Hizârmard was succeeded by Yazîd ibn-Ḥâtim ibn-Ḳabîṣah ibn-al-Muhallab,[1] who rebelled at the head of 50,000 men and was accompanied to Jerusalem by abu-Jaʿfar al-Manṣûr who spent large sums of money on him. Yazîd advanced until he met abu-Ḥâtim in Tripoli [Ar. Aṭrâbulus]. He killed him and made his entrance to Ifrîḳiyah, where everything went smoothly with him.

Yazîd ibn-Ḥâtim was succeeded by Rauḥ ibn-Ḥâtim, and the latter by al-Faḍl ibn-Rauḥ, who was slain by the troops that rose up against him.

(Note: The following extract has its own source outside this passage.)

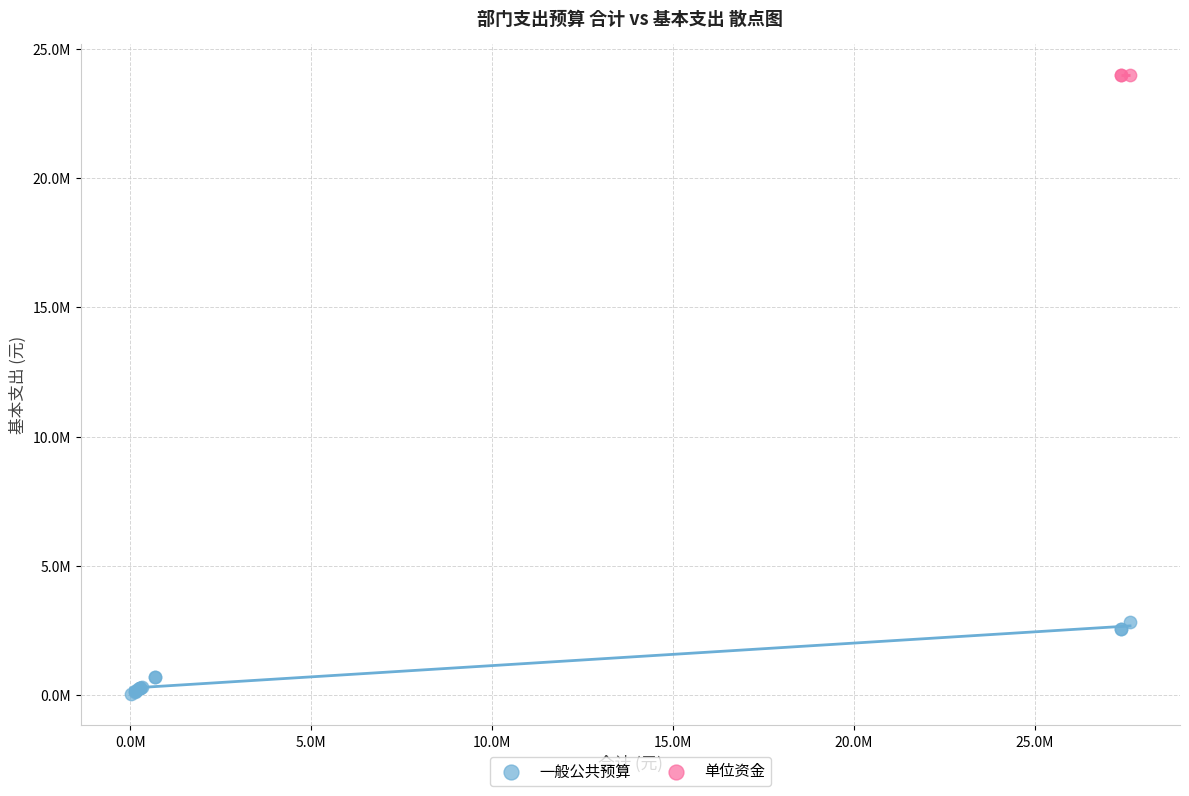

What are all the series names shown in the legend?

一般公共预算, 单位资金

I was informed by Ahmad ibn-Nâḳid, a freedman of the banu-l-Aghlab, that al-Aghlab ibn-Sâlim at-Tamimi,[2] of Maru ar-Rûdh,[3] was among those who came from Khurâsân with al-Musauwidah.[4] Al-Aghlab was appointed by Mûsa-l-Hâdi governor of al-Maghrib. When al-Aghlab came to Ḳairawân Ifrîḳiyah, Ḥarîsh, who was once in the army of the frontier region of Tûnis, gathered a body of men, with whom he marched against him and besieged him. Al-Aghlab later made a sortie, and in the battle which followed was hit by an arrow and fell dead. Neither his followers nor those of Ḥarîsh knew of it. At last Ḥarîsh

  1. Kindi, pp. 111–117.
  2. Ibid., p. 110.
  3. Hamadhâni, Buldân, pp. 319–322.
  4. The partisans of the Abbasid dynasty, so called because they wore black clothes.